(WORK REQUEST 1):
Could you convert the lines of the stored data entries into a JSON list of strings, with one string per line, no blank lines, and the pictures left out?

** SOURCE DOCUMENT follows **

The Two Kings

Here is Rev. Harrison’s sermon from Epiphany Sunday, which celebrates the arrival of the wise men to see the Christ child. Here is a link to the text: Matthew 2:1-12. May God bless you and yours in the new year.

The Two Kings

            The story of the three wise men is one of the most familiar stories of the New Testament, but it’s missing a lot of the familiar parts. In fact, Matthew makes no mention of many of the major hallmarks of Luke’s nativity story: the census, the innkeeper, shepherds, and the manger are all absent from his narrative. Instead, Matthew’s version of the Christmas story is a dramatic comparison between two kings. Herod, whose power consists of money, rank, and privilege, and Jesus, whose power is found in vulnerability. It is a much more disturbing story than the more family-friendly one we hear on Christmas Eve, and a reminder that the arrival of Jesus into the world did not inspire goodwill in all men.

Herod the Great was the most powerful Jewish ruler that Palestine had had in more than a century. He more than doubled the size of the Temple and had used bricks for the foundation that weighed more than 500 tons. Herod had spent decades consolidating his power in Jerusalem, killing rivals, marrying shrewdly, making himself out to be Jerusalem’s savior while sucking up to Rome. He had been styling himself as King of the Jews, and encouraging Messianic prophecies to imply that he was the one to lead them. When the wise men arrived at his doorstep with news of a new king, he was anything but pleased. He was not making pilgrimage plans or looking for the right gift to bring. He was angry and afraid. The arrival of Jesus certainly did not inspire goodwill in him.

Herod was afraid that the Messiah would be the end of him and his control over the land. And he was not the only one who was afraid, but “all of Jerusalem with him.” So Herod did what powerful people do. He tried to get rid of his new rival. He plotted the death of the newborn child. Not openly of course, but secretly, his loud protestations about Messianic prophecies had painted him in a corner. On the outside, he loudly proclaimed his religious devotion. But like some politicians today, he flaunted his faith with no intention of following through on his actions. He made plans to destroy the child as soon as the wise ones returned with his location.

In the meantime, the wise men continued on to Bethlehem, where they found Mary and the child. Immediately they recognized that this was the one they had searched for. They knelt down before him, opening up their treasure chests and offering him gold, frankincense, and myrhh. On their way home the wise men all have the same dream, which warns them of Herod’s intentions. The next morning, as they awake, they have a choice to make. They can return and report Jesus’ location to Herod, saving their skins and perhaps even winning favors from a powerful man, or they can skip Jerusalem on their way home, and risk their lives to hide the baby from Herod’s murderous intentions.

They have to choose between two kings, one a king under the Roman banner, whose God is victory and whose language is violence, and another king, whose birth filled the world with light, but whose power is powerlessness and whose wisdom is folly. It is a choice between the power of man and the power of God, a choice of violence and control or love and surrender. It is the same choice we are often faced with, though we don’t always recognize it.

** End of SOURCE DOCUMENT **
** DATA FOR ANALYSIS follows **

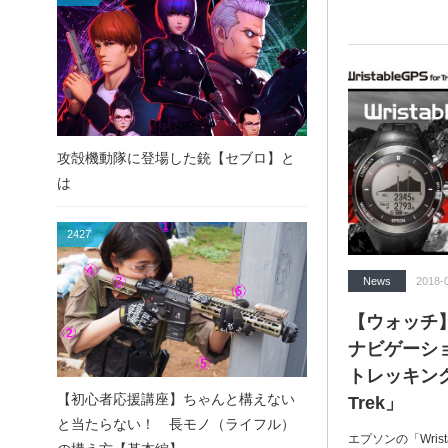
攻殻機動隊に登場した銃【セブロ】と
は
2427
News
2018-
【ウォッチ
ナビゲーシ
トレッキングギア
【初心者応援講座】ちゃんと構えない
Trek」
と当たらない！ 長モノ（ライフル）
エプソンの「Wristab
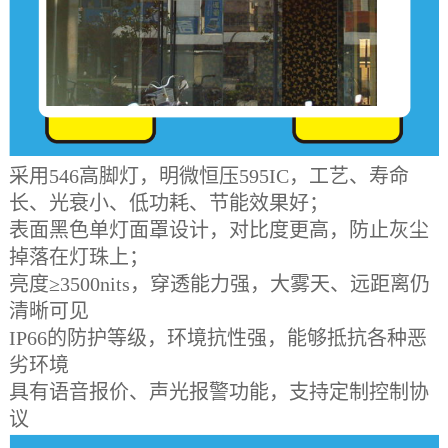
采用
546高脚灯，明微恒压595IC，
工艺、寿命
长、光衰小、低功耗、节能效果好
；
表面黑色
单灯
面罩设计，对比度更高
，
防止灰尘
掉落在灯珠上；
亮度
≥3500nits，穿透能力强，大雾天、远距离仍
清晰可见
IP66的防护等级，环境抗性强，能够抵抗各种恶
劣环境
具有语音报价、声光报警功能
，
支持定制控制协
议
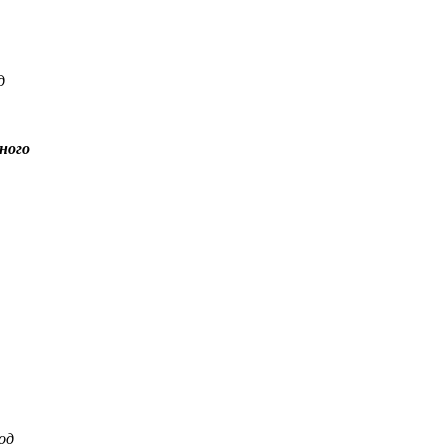
д
ного
од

** End of DATA FOR ANALYSIS **

(WORK REQUEST 2):
What is the Spanish translation of this sentence from the sermon: "Herod was afraid that the Messiah would be the end of him and his control over the land."

(TASK RESPONSE 1):
[
  "攻殻機動隊に登場した銃【セブロ】と",
  "は",
  "2427",
  "News",
  "2018-",
  "【ウォッチ",
  "ナビゲーシ",
  "トレッキングギア",
  "【初心者応援講座】ちゃんと構えない",
  "Trek」",
  "と当たらない！ 長モノ（ライフル）",
  "エプソンの「Wristab",
  "采用",
  "546高脚灯，明微恒压595IC，",
  "工艺、寿命",
  "长、光衰小、低功耗、节能效果好",
  "；",
  "表面黑色",
  "单灯",
  "面罩设计，对比度更高",
  "，",
  "防止灰尘",
  "掉落在灯珠上；",
  "亮度",
  "≥3500nits，穿透能力强，大雾天、远距离仍",
  "清晰可见",
  "IP66的防护等级，环境抗性强，能够抵抗各种恶",
  "劣环境",
  "具有语音报价、声光报警功能",
  "，",
  "支持定制控制协",
  "议",
  "д",
  "ного",
  "од"
]

(TASK RESPONSE 2):
Herodes temía que el Mesías fuera su fin y el de su control sobre la tierra.